Automated risk generation refers to the construction of a risk index, a derived feature that increases over time leading up to a specific event, whether it be an asset failure or a cyber attack. This helps to improve event predictability, and can be generated using examples of the event type the model needs to predict and a lead warning time the user needs.
Automated windowing is a method for dealing with time series data. In time series data, current data points are dependent on previous data points within a time window. Before it can work with time series data, automated model building software must select the optimal time window to use. Only then can it extract features from the data in the frequency and time domains.
Once automated cleaning and feature generation have taken place, the data set is ready to be used to build a model. There are two types of learning models: supervised and unsupervised. The process of feature selection and model building will differ based on whether the resulting model is supervised or unsupervised.
Supervised Learning Models
Supervised learning models are created by feeding them pre-labeled training data, from which the model learns how to label new data points.
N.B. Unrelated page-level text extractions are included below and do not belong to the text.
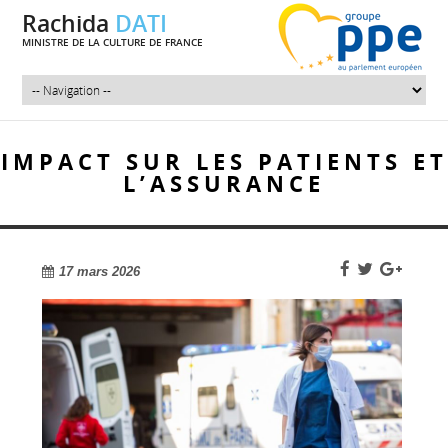
Rachida
DATI
MINISTRE DE LA CULTURE DE FRANCE
IMPACT SUR LES PATIENTS ET
L’ASSURANCE
17 mars 2026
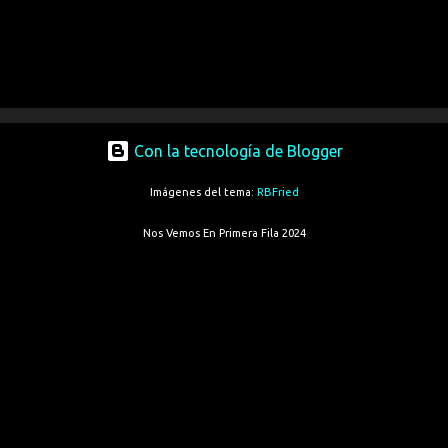
Con la tecnología de Blogger
Imágenes del tema:
RBFried
Nos Vemos En Primera Fila 2024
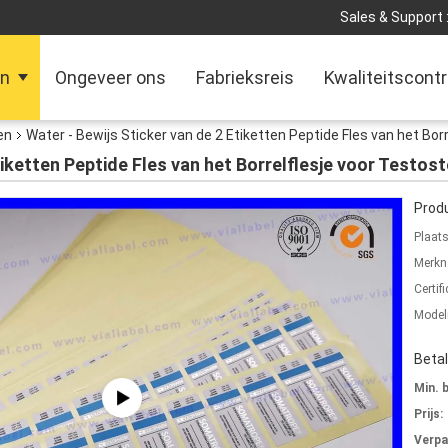
Sales & Support 
en
Ongeveer ons
Fabrieksreis
Kwaliteitscontr
en
Water - Bewijs Sticker van de 2 Etiketten Peptide Fles van het Bo
Etiketten Peptide Fles van het Borrelflesje voor Testo
Produ
Plaat
Merkn
Certifi
Mode
Beta
Min. 
Prijs:
Verpa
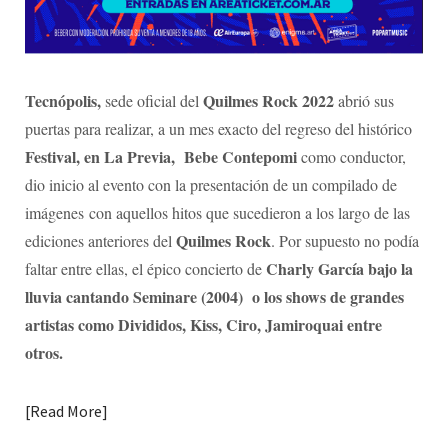
Tecnópolis,
Quilmes Rock 2022
sede oficial del
abrió sus
puertas para realizar, a un mes exacto del regreso del histórico
Festival, en La Previa, Bebe Contepomi
como conductor,
dio inicio al evento con la presentación de un compilado de
imágenes con aquellos hitos que sucedieron a los largo de las
Quilmes Rock
ediciones anteriores del
. Por supuesto no podía
Charly García bajo la
faltar entre ellas, el épico concierto de
lluvia cantando Seminare (2004) o los shows de grandes
artistas como Divididos, Kiss, Ciro, Jamiroquai entre
otros.
Read More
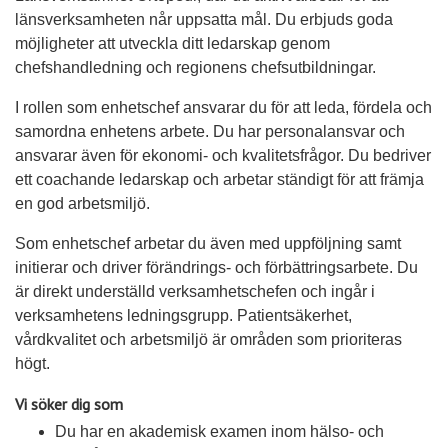
länsverksamheten når uppsatta mål. Du erbjuds goda
möjligheter att utveckla ditt ledarskap genom
chefshandledning och regionens chefsutbildningar.
I rollen som enhetschef ansvarar du för att leda, fördela och
samordna enhetens arbete. Du har personalansvar och
ansvarar även för ekonomi- och kvalitetsfrågor. Du bedriver
ett coachande ledarskap och arbetar ständigt för att främja
en god arbetsmiljö.
Som enhetschef arbetar du även med uppföljning samt
initierar och driver förändrings- och förbättringsarbete. Du
är direkt underställd verksamhetschefen och ingår i
verksamhetens ledningsgrupp. Patientsäkerhet,
vårdkvalitet och arbetsmiljö är områden som prioriteras
högt.
Vi söker dig som
Du har en akademisk examen inom hälso- och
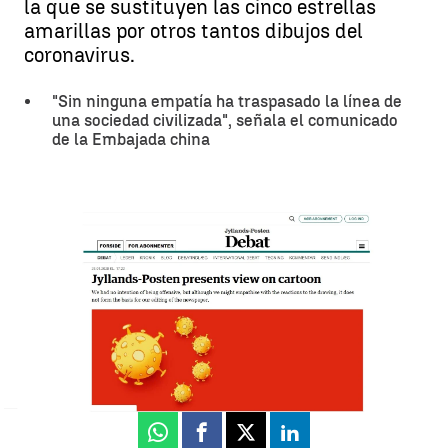
la que se sustituyen las cinco estrellas
amarillas por otros tantos dibujos del
coronavirus.
"Sin ninguna empatía ha traspasado la línea de
una sociedad civilizada", señala el comunicado
de la Embajada china
China exige disculpas a un diario danés que publicó una viñeta
satírica con el coronavirus representado en la bandera china |
Antena 3 Noticias
China
Antena 3 Noticias
Actualizado:
29 de enero de 2020, 15:34
Publicado:
29 de enero de 2020, 09:49
Whatsapp
Facebook
X
Linkedin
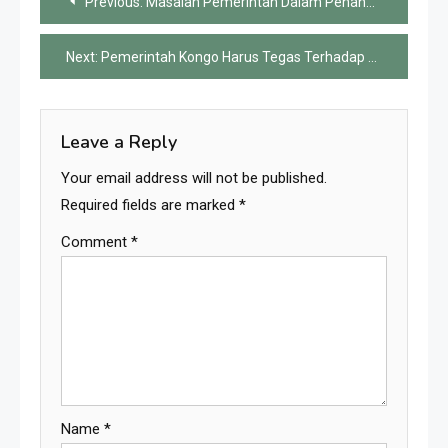
Previous:
Masalah Pemerintah Dalam Penanganan Virus Ebola
navigation
Next:
Pemerintah Kongo Harus Tegas Terhadap Kelompok Bersenjata Demi Kemanusiaan
Leave a Reply
Your email address will not be published.
Required fields are marked
*
Comment
*
Name
*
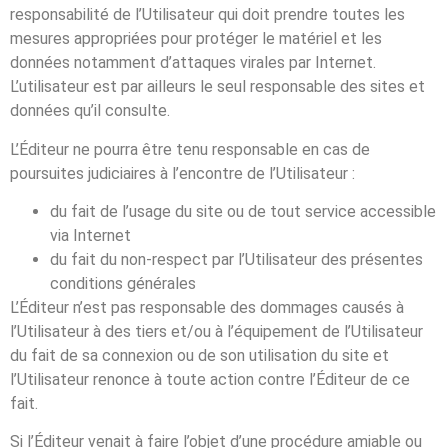
responsabilité de l’Utilisateur qui doit prendre toutes les
mesures appropriées pour protéger le matériel et les
données notamment d’attaques virales par Internet.
L’utilisateur est par ailleurs le seul responsable des sites et
données qu’il consulte.
L’Éditeur ne pourra être tenu responsable en cas de
poursuites judiciaires à l’encontre de l’Utilisateur :
du fait de l’usage du site ou de tout service accessible
via Internet
du fait du non-respect par l’Utilisateur des présentes
conditions générales
L’Éditeur n’est pas responsable des dommages causés à
l’Utilisateur à des tiers et/ou à l’équipement de l’Utilisateur
du fait de sa connexion ou de son utilisation du site et
l’Utilisateur renonce à toute action contre l’Éditeur de ce
fait.
Si l’Éditeur venait à faire l’objet d’une procédure amiable ou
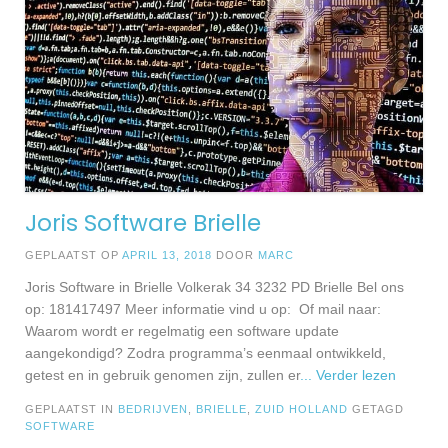
Joris Software Brielle
GEPLAATST OP
APRIL 13, 2018
DOOR
MARC
Joris Software in Brielle Volkerak 34 3232 PD Brielle Bel ons
op: 181417497 Meer informatie vind u op: Of mail naar:
Waarom wordt er regelmatig een software update
aangekondigd? Zodra programma’s eenmaal ontwikkeld,
getest en in gebruik genomen zijn, zullen er
... Verder lezen
GEPLAATST IN
BEDRIJVEN
,
BRIELLE
,
ZUID HOLLAND
GETAGD
SOFTWARE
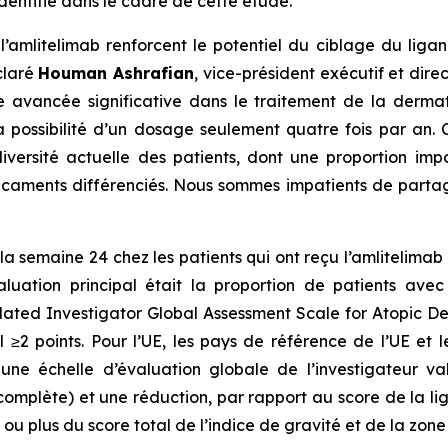
dentifié dans le cadre de cette étude.
 l’amlitelimab renforcent le potentiel du ciblage du lig
claré
Houman Ashrafian
, vice-président exécutif et di
e avancée significative dans le traitement de la dermat
 la possibilité d’un dosage seulement quatre fois par a
iversité actuelle des patients, dont une proportion imp
icaments différenciés. Nous sommes impatients de parta
la semaine 24 chez les patients qui ont reçu l’amlitelimab
aluation principal était la proportion de patients ave
idated Investigator Global Assessment Scale for Atopic D
l ≥2 points. Pour l’UE, les pays de référence de l’UE et l
une échelle d’évaluation globale de l’investigateur 
omplète) et une réduction, par rapport au score de la lig
ou plus du score total de l’indice de gravité et de la zon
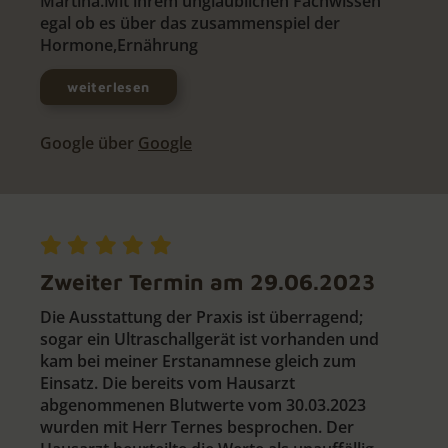
Martina.Mit ihrem unglaublichen Fachwissen
egal ob es über das zusammenspiel der
Hormone,Ernährung
weiterlesen
Google über
Google
Zweiter Termin am 29.06.2023
Die Ausstattung der Praxis ist überragend;
sogar ein Ultraschallgerät ist vorhanden und
kam bei meiner Erstanamnese gleich zum
Einsatz. Die bereits vom Hausarzt
abgenommenen Blutwerte vom 30.03.2023
wurden mit Herr Ternes besprochen. Der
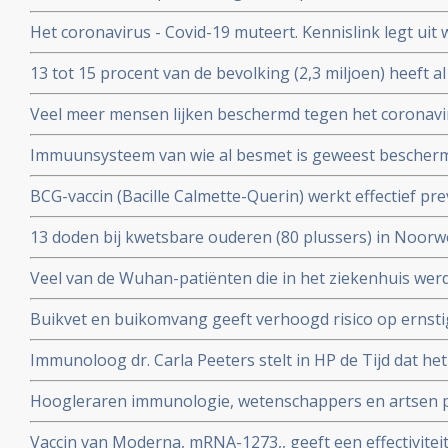
procent bescherming tegen ernstig ziek worden. Blijkt ui
Het coronavirus - Covid-19 muteert. Kennislink legt uit
tussenresultaten
vaccins bv.
13 tot 15 procent van de bevolking (2,3 miljoen) heeft a
coronavirus aangemaakt en hebben al langdurende imm
Veel meer mensen lijken beschermd tegen het coronavir
opgebouwd. Blijkt uit onderzoek van bloedbank Sanqu
gedacht. Door vroegere besmettingen met verkoudhei
bloeddonoren.
Immuunsysteem van wie al besmet is geweest bescher
immuniteit opgebouwd.
uit ons immuunsysteem ook tegen nieuwe mutaties zoa
BCG-vaccin (Bacille Calmette-Querin) werkt effectief p
Braziliaanse mutaties van het coronavirus - Covid-19 be
ziekten – mogelijk ook tegen COVID-19. RADBOUD gaat
13 doden bij kwetsbare ouderen (80 plussers) in Noorw
uitstekende resultaten uit studie met ouderen.
vaccin van Pfizer of Moderna.
Veel van de Wuhan-patiënten die in het ziekenhuis w
had zes maanden later nog steeds symptomen, zo blijkt 
Buikvet en buikomvang geeft verhoogd risico op ernsti
coronavirus - Covid-19 blijkt uit Nederlandse studie
Immunoloog dr. Carla Peeters stelt in HP de Tijd dat he
risico's is. En onderbouwt dat met ervaringen met het gr
Hoogleraren immunologie, wetenschappers en artsen pl
vitamine D tegen Covid-19. Er is steeds meer bewijs da
Vaccin van Moderna, mRNA-1273,, geeft een effectivitei
coronavirus - Covid-19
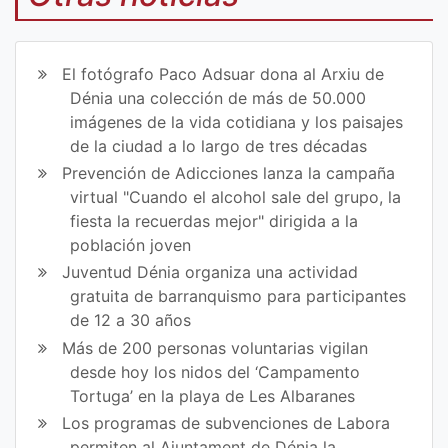
art
art
ir
ir
El fotógrafo Paco Adsuar dona al Arxiu de
en
en
Dénia una colección de más de 50.000
imágenes de la vida cotidiana y los paisajes
Fa
Tw
de la ciudad a lo largo de tres décadas
ce
itt
Prevención de Adicciones lanza la campaña
virtual "Cuando el alcohol sale del grupo, la
bo
er
fiesta la recuerdas mejor" dirigida a la
ok
población joven
Juventud Dénia organiza una actividad
gratuita de barranquismo para participantes
de 12 a 30 años
Más de 200 personas voluntarias vigilan
desde hoy los nidos del ‘Campamento
Tortuga’ en la playa de Les Albaranes
Los programas de subvenciones de Labora
permiten al Ajuntament de Dénia la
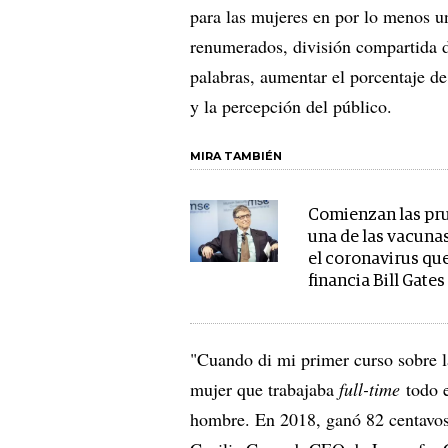
para las mujeres en por lo menos un
renumerados, división compartida d
palabras, aumentar el porcentaje de
y la percepción del público.
MIRA TAMBIÉN
Comienzan las pr
una de las vacuna
el coronavirus qu
financia Bill Gates
"Cuando di mi primer curso sobre 
mujer que trabajaba
full-time
todo 
hombre. En 2018, ganó 82 centavos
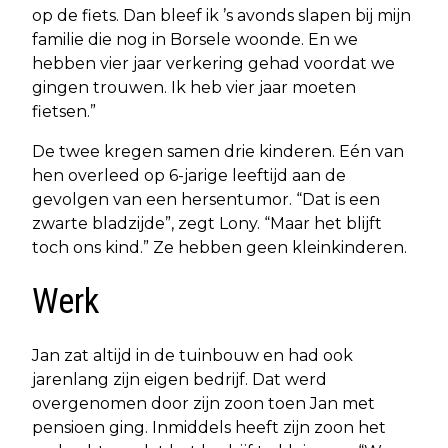
op de fiets. Dan bleef ik ’s avonds slapen bij mijn
familie die nog in Borsele woonde. En we
hebben vier jaar verkering gehad voordat we
gingen trouwen. Ik heb vier jaar moeten
fietsen.”
De twee kregen samen drie kinderen. Eén van
hen overleed op 6-jarige leeftijd aan de
gevolgen van een hersentumor. “Dat is een
zwarte bladzijde”, zegt Lony. “Maar het blijft
toch ons kind.” Ze hebben geen kleinkinderen.
Werk
Jan zat altijd in de tuinbouw en had ook
jarenlang zijn eigen bedrijf. Dat werd
overgenomen door zijn zoon toen Jan met
pensioen ging. Inmiddels heeft zijn zoon het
There are a variety of ways for automated model building software to create a supervised model. One such method uses an evolutionary process that begins by generating thousands of neural network models and scoring them on their performance. After creation, the first generation of models is speciated, or clustered, based on shared characteristics. Within each species, the software identifies the elite models that performed best towards solving the problem. These elite models can then be genetically mutated and optimized by deep learning-based backpropagation.
Once this is done, the altered elites are reintroduced to the general population of models. Over a number of generations, the models are refined until they are complex and sophisticated enough to accurately solve the problem at hand.
Unsupervised Learning Models
Unsupervised models are models that do not use training data, but are generated by simply feeding an algorithm unlabeled data and allowing it to determine independently how best the data should be grouped.
As with supervised models, there are a variety of approaches that can be used to create an unsupervised model. A method SparkCognition has used involves a technology with a name that’s a bit of a mouthful: Gaussian mixture model variational autoencoder, or GMMVAE.
The best way to understand this term is to work backwards. An autoencoder is a neural network-based approach for compressing a feature set to the smallest size possible and then decompressing that small feature set with as little loss as possible. Think of this as a neural-network-based way to “zip” and “unzip” data like you would on a computer.
A variational autoencoder specifically tries to zip the data up in a way that makes the overall distribution as close as possible to a Gaussian, or normal, distribution.
A Gaussian mixture model variational autoencoder distinguishes itself further by encoding the data to fit not just one, but multiple Gaussian distributions. These multiple Gaussian distributions can then be used to define clusters for the data. In a model intended to cluster types of fruit, for example, the data might be separated into a Gaussian distribution of fruit with banana-like qualities, a Gaussian distribution of fruit with apple or peach-like qualities, and so on.
All of these processes are what occur inside automated model building software when it creates a new model. A human can perform these tasks as well, but with so many complex steps needed to create a quality model, it’s easy to see why it often takes a team of data scientists months or longer to build a model. Automated model building, on the other hand, can shorten this process to weeks or even days. It’s time to let data scientists handle the human tasks that require critical and creative thinking, and let AI handle building more AI.